Q: What are your thoughts on the recent boom of PE activity in the market?

BC: Whereas there is interest from private equity-backed healthcare firms in ophthalmology-specialized ASCs [in the U.S.], there are only a handful of potential acquisition targets in New York. There have been some interesting acquisitions over the past few years, but the degree to which these acquisitions will be accretive to the physician-owners is unclear.

Q: Five years from now, what does the ophthalmology market look like?

BC: Based on the current trajectory, five years from now most private physicians in the New York City area will be performing ophthalmic surgery out of ASCs. Consolidation will continue with most physicians joining hospitals or private equity-backed healthcare companies. Despite their inability to control costs, hospitals will continue spending big money on multispecialty ASCs. Even though the independent ASCs will remain the most efficient and most innovative players, the New York market is unlikely to see any new ophthalmology-focused ASCs built due to the excessive costs of operating in this market and the regulatory environment.

Q: Could you elaborate on the importance of staying independent in this day and age?

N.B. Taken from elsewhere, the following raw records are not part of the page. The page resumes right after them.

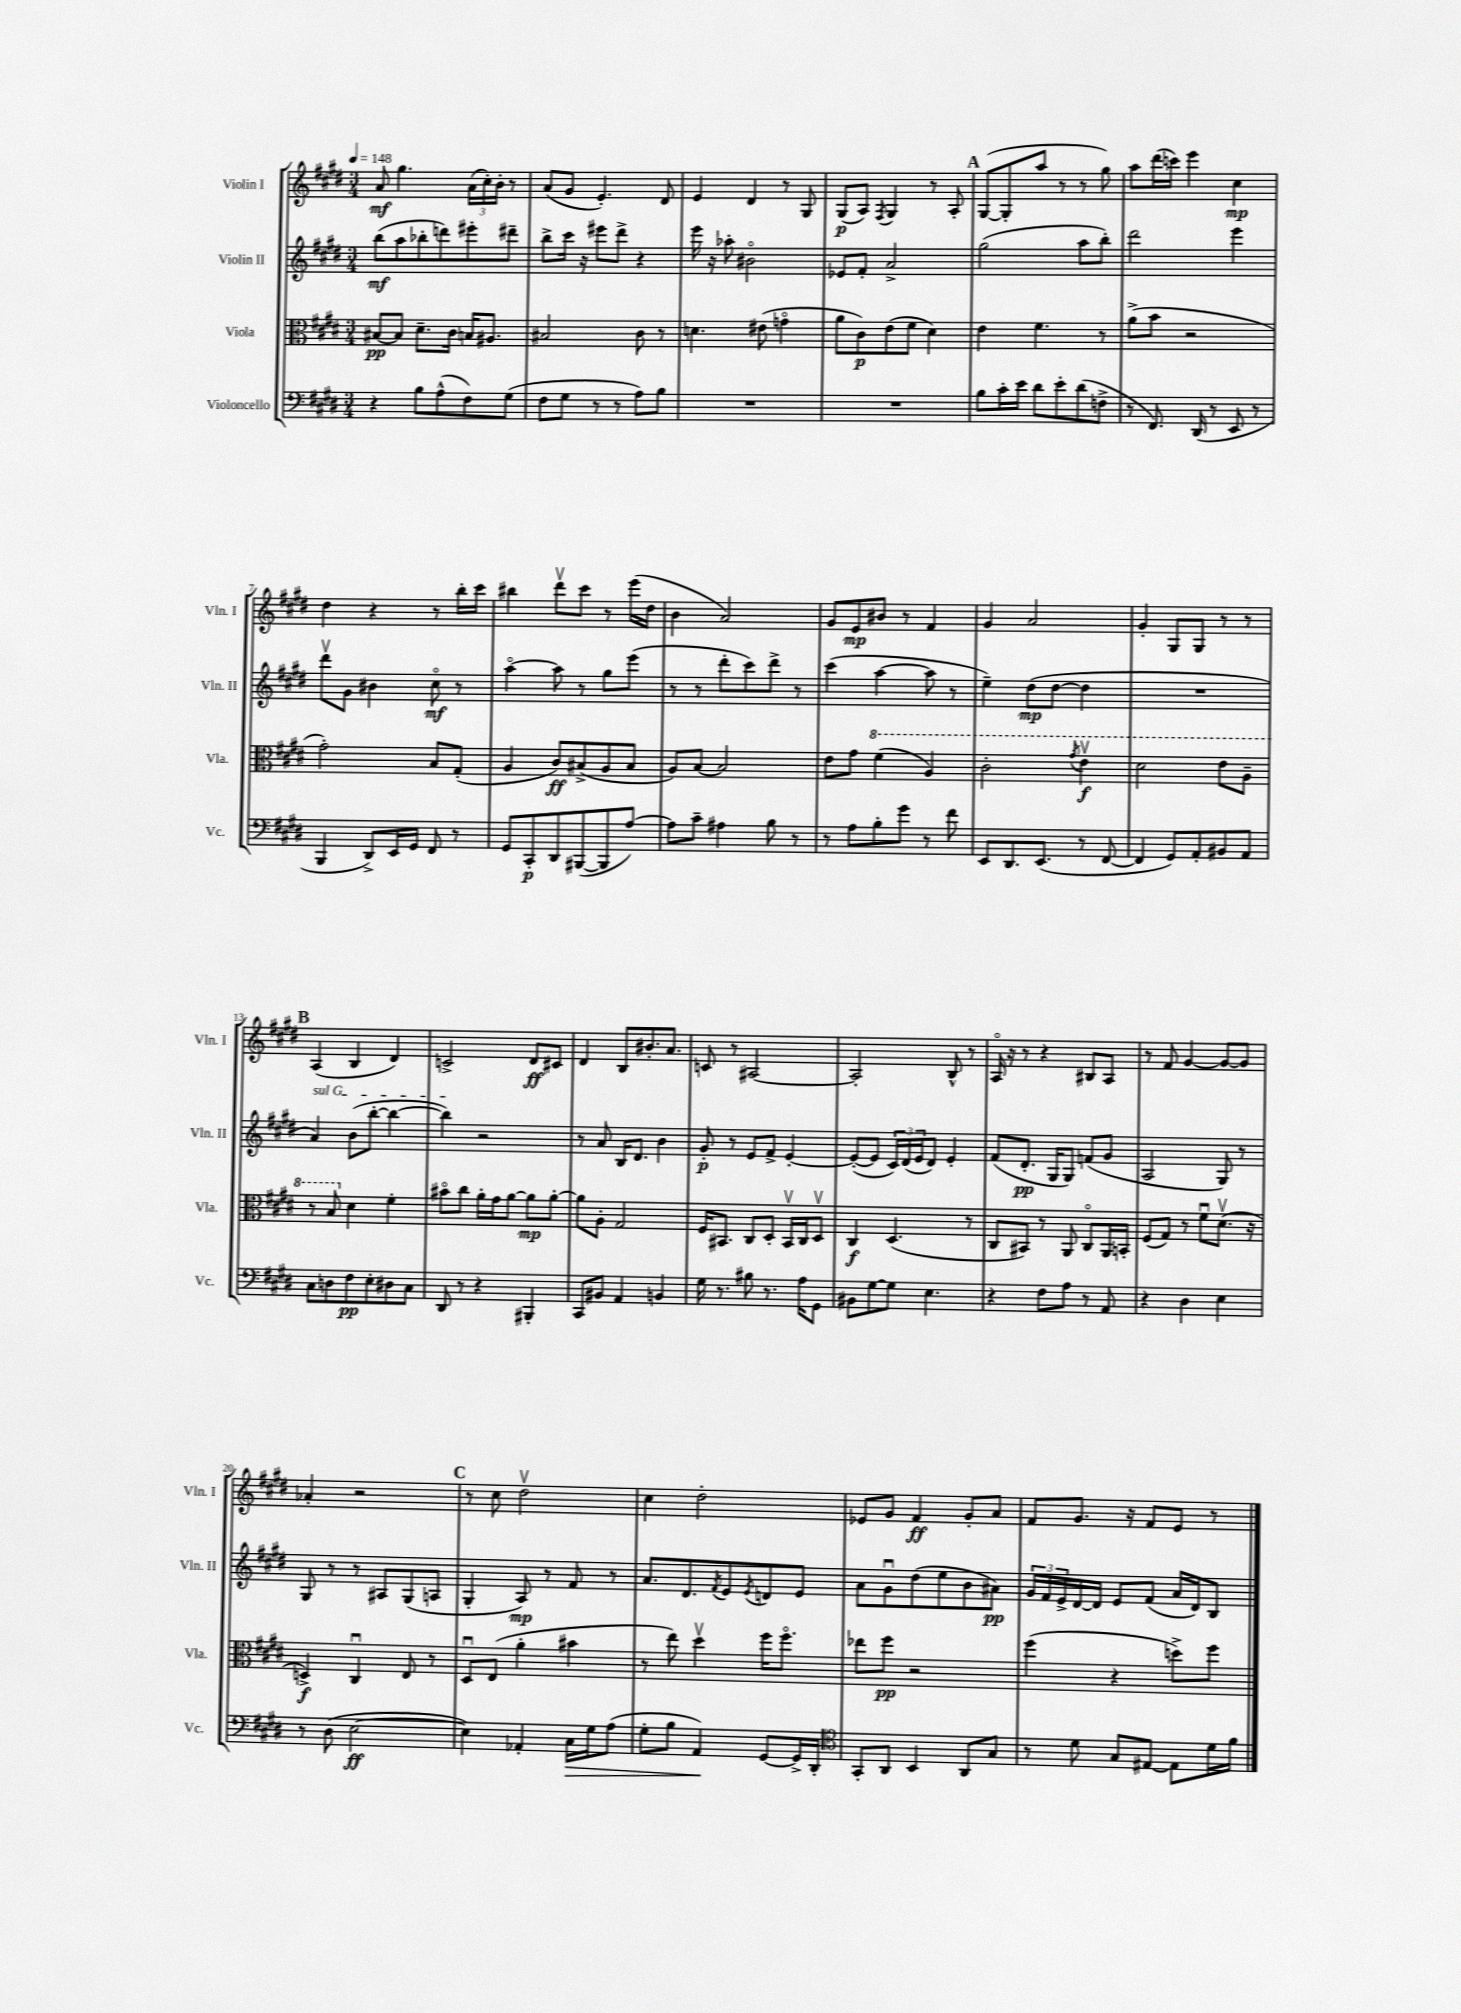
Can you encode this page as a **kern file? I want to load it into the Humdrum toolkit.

**kern	**kern	**kern	**kern
*staff4	*staff3	*staff2	*staff1
*clefF4	*clefC3	*clefG2	*clefG2
*k[f#c#g#d#]	*k[f#c#g#d#]	*k[f#c#g#d#]	*k[f#c#g#d#]
*M3/4	*M3/4	*M3/4	*M3/4
*MM148	*MM148	*MM148	*MM148
4r	[8B#/L	(8bb\L	8a/
.	8B#/]J	8aa\	4.gg#\
8B\L	8.d#~\L	8bb-'\	.
(8A^^\	.	8ddd\)	.
.	16c#\Jk	.	.
8F#\)	16B/LK	8eee#'\	(24a\LL
.	.	.	24cc#'\)
.	8.A#/J	.	.
.	.	.	24b'\JJ
(8G#\J	.	8ddd#~\J	8r
=	=	=	=
8F#\L	2B#/	8bb^\L	(8a/L
8G#\J	.	16ccc#\Jk	8g#/J
.	.	16r	.
8r	.	8eee#\L	4.e'/)
8r	.	8ddd#^\J	.
8A\L)	8c#\	4r	.
8B\J	8r	.	8d#/
=	=	=	=
2.r	4.d\	16eee\	4e/
.	.	16r	.
.	.	8aa-'\	.
.	.	2b#o\	4d#/
.	(8e#\	.	.
.	4go\	.	8r
.	.	.	8G#/
=	=	=	=
2.r	8a\L	8e-/L	(8G#/L
.	8c#\)	8f#'/J	8A/J)
.	.	.	8qF#/
.	(8e\	2a^/	4G#/
.	8f#\J	.	.
.	4d#\)	.	8r
.	.	.	8A'/
=	=	=	=
8B\L	4e\	(2gg#\	([8G#/L
16c#'\L	.	.	8G#'/]
16e\JJ	.	.	.
8d#\L	4.f#\	.	8aa/J
8e'\	.	.	8r
(8d#\	.	8aa\L	8r
8F^\J	8r	8bb'\J)	8gg#\)
=	=	=	=
8r	(8a^\L	2ddd#\	8aa\L
8.FF#/)	8b\J	.	(16ddd#\L
.	.	.	16ccc\JJ)
.	2r	.	4eee\
(16DD#/	.	.	.
8r	.	.	.
8EE/	.	4eee\	4cc#\
8r	.	.	.
=	=	=	=
4BBB/	2g#'\)	8ddd#v\L	4dd#\
.	.	8g#\J	.
8DD#^/L)	.	4b#\	4r
16EE/L	.	.	.
16GG#/JJ	.	.	.
8FF#/	8B/L	8cc#o\	8r
8r	(8G#'/J	8r	16bb'\LL
.	.	.	16ccc#\JJ
=	=	=	=
8GG#/L	4A/	[4aao\	4bb#\
8CC#'/	.	.	.
8DD#/	8c#/L)	8aa\]	8ddd#v\L
([8BBB#/	(8B#^/	8r	8ccc#\J
8BBB#/]	8A/	8gg#\L	8r
[8A/J)	8B#/J	(8eee\J	(16eee\LL
.	.	.	16dd#\JJ
=	=	=	=
8A\]L	8A/L)	8r	4b\
8c#~\J	[8B/J	8r	.
4A#\	2B/]	8ddd#'\L	2a/)
.	.	8ccc#\)	.
8B\	.	8ddd#^\J	.
8r	.	8r	.
=	=	=	=
8r	8e\L	(4ccc#\	8g#/L
8A\L	8g#\J	.	8e/
8B'\	(4ff#\	[4aa\	8b#/J
8g#\J	.	.	8r
8r	4a/)	8aa\]	4f#/
8f#\	.	8r	.
=	=	=	=
8EE/L	2cc#'\	4ee~\)	4g#/
8.DD#/	.	.	.
.	.	(8dd#\L	2a/
(8.EE/J	.	.	.
.	.	[8dd#\J	.
.	8qgg#/	.	.
8r	4eev\	4dd#\]	.
[8FF#/	.	.	.
=	=	=	=
4FF#/]	2dd#\	2.r	4g#'/
8GG#/L)	.	.	8G#/L
8AA'/	.	.	8G#/J
8BB#/	8ee\L	.	8r
8AA/J	8a~\J	.	8r
=	=	=	=
8C#\L	8r	4a/)	(4A/
8D\	8b/	.	.
8F#\	4d#\	(8b\L	4B/
8E'\	.	[8bb'\J	.
8D#\	4f#'\	4bb\_	4d#/)
8C#\J	.	.	.
=	=	=	=
8DD#/	8b#o\L	4bb\])	2c^/
8r	8cc#\J	.	.
4r	16a'\LL	2r	.
.	16g#\J	.	.
.	[8a\J	.	.
4BBB#'/	8a\]L	.	8d#/L
.	[8a'\J	.	8c#/J
=	=	=	=
8CC#/L	8a\]L	8r	4d#/
8BB#/J	8A'\J	8a/	.
4AA/	2G#/	16B/LK	8B/L
.	.	8.d#/J	.
.	.	.	8.b#'/
4BB/	.	4b\	.
.	.	.	8.a/J
=	=	=	=
16G#\	16F#/LK	8g#'/	8c/
8.r	8.BB#/J	.	.
.	.	8r	8r
8B#\	8C#/L	8e/L	[2A#/
8.r	8D#'/J	8f#^/J	.
.	16BB#v/LL	[4e'/	.
16A\LK	16C#/J	.	.
8GG#\J	8D#v/J	.	.
=	=	=	=
8BB#\L	4C#/	(8e'/_L	2A#'/]
[8G#\	.	8e/]J	.
8G#\]J	(4.D#/	24c#/LL)	.
.	.	(24d#/	.
.	.	24e/J	.
4.E\	.	8d#/J)	.
.	.	4e'/	8B^^/
.	8r	.	8r
=	=	=	=
4r	8C#/L	(8f#/L	16Ao/
.	.	.	16r
.	8BB#/J)	8.d#'/J	8r
8F#\L	8r	.	4r
.	.	16G#/LK	.
8A\J	8AA/	8G#/J)	.
8r	8C#o/L	(8f/L	8B#/L
8AA/	16AA/L	8g#/J	8A/J
.	16BB'/JJ	.	.
=	=	=	=
4r	(8F#/L	2A/	8r
.	8G#/J)	.	8f#/
4D#\	8r	.	[4g#/
.	8f#u\L	.	.
4E\	(8.d#v\J	8G#/)	8g#/_L
.	.	8r	8g#/]J
.	16r	.	.
=	=	=	=
8r	4D^/)	8G#/	4a-'/
(8D#\	.	8r	.
[2E\	4C#u/	8r	2r
.	.	8A#/L	.
.	8E/	(8G#/	.
.	8r	8A/J	.
=	=	=	=
4E\])	8D#u/L	4G#'/	8r
.	(8E/J	.	8cc#\
4AA-'/	4a'\	8A/)	2dd#v\
.	.	8r	.
16C#\LL	4b#\	8f#/	.
16G#\J	.	.	.
(8A\J	.	8r	.
=	=	=	=
8G#'\L	8r	8.a/L	4cc#\
8B\J	8ee\)	.	.
.	.	8.d#/	.
4AA/)	4dd#v\	.	2dd#'\
.	.	8qf#/	.
.	.	8e/	.
.	.	8qe/	.
[8GG#/L	16ff#\LK	8d/	.
.	8.ff#o\J	.	.
16GG#^/]L	.	8e/J	.
16DD#'/JJ	.	.	.
=	=	=	=
*clefC4	*	*	*
8GG#'/L	8ee-\L	8a\L	8e-/L
8AA/J	8ff#\J	8g#u\	8g#/J
4BB/	2r	(8dd#\	4f#/
.	.	8ee\	.
8AA/L	.	8b\	8g#'/L
8G#/J	.	8a#\J)	8a/J
=	=	=	=
8r	(4ff#\	24g#/LL	8f#/L
.	.	24f#/	.
.	.	24e^/	.
8d#\	.	[16d#/	8.g#/J
.	.	16d#/]JJ	.
8G#/L	4r	8e/L	.
.	.	.	16r
[8E#/J	.	(8f#/J	8f#/L
8E#\]L	8dd^\L)	16a/LL	8e/J
.	.	16d#/J)	.
16d#\L	8ff#\J	8B/J	8r
16f#\JJ	.	.	.
==	==	==	==
*-	*-	*-	*-
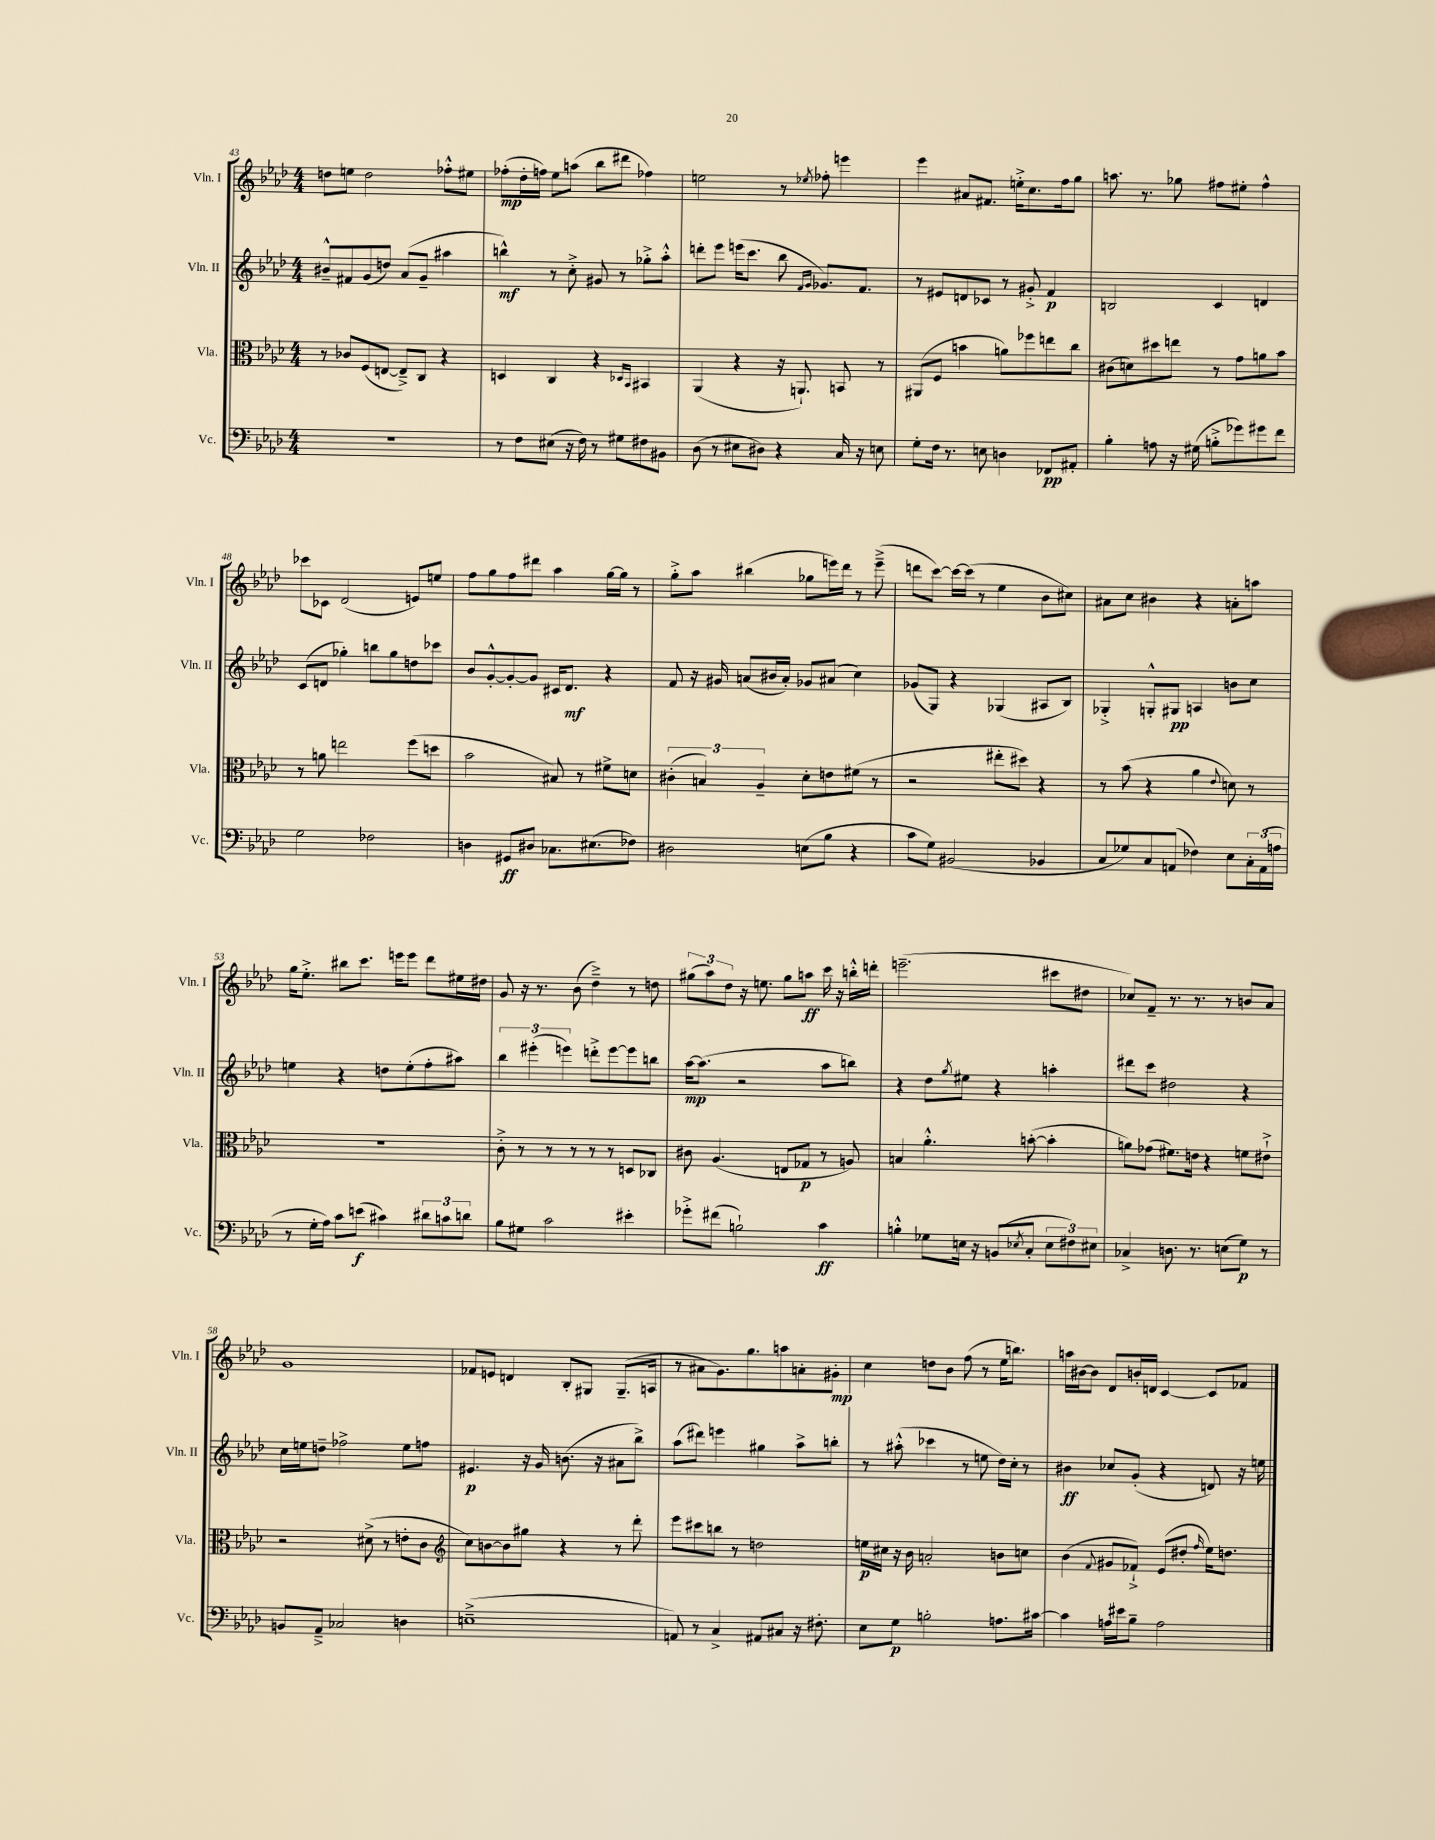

BC: Private equity-backed healthcare companies will have made progress with their acquisitions of smaller independent ASCs, but will have a hard time convincing the physician-owners of more successful ASCs on the benefits of partnering with them. With current demographic trends and changes to the healthcare system, if physicians are able to remain independent, they will be well positioned to capitalize on the increase in demand for their services.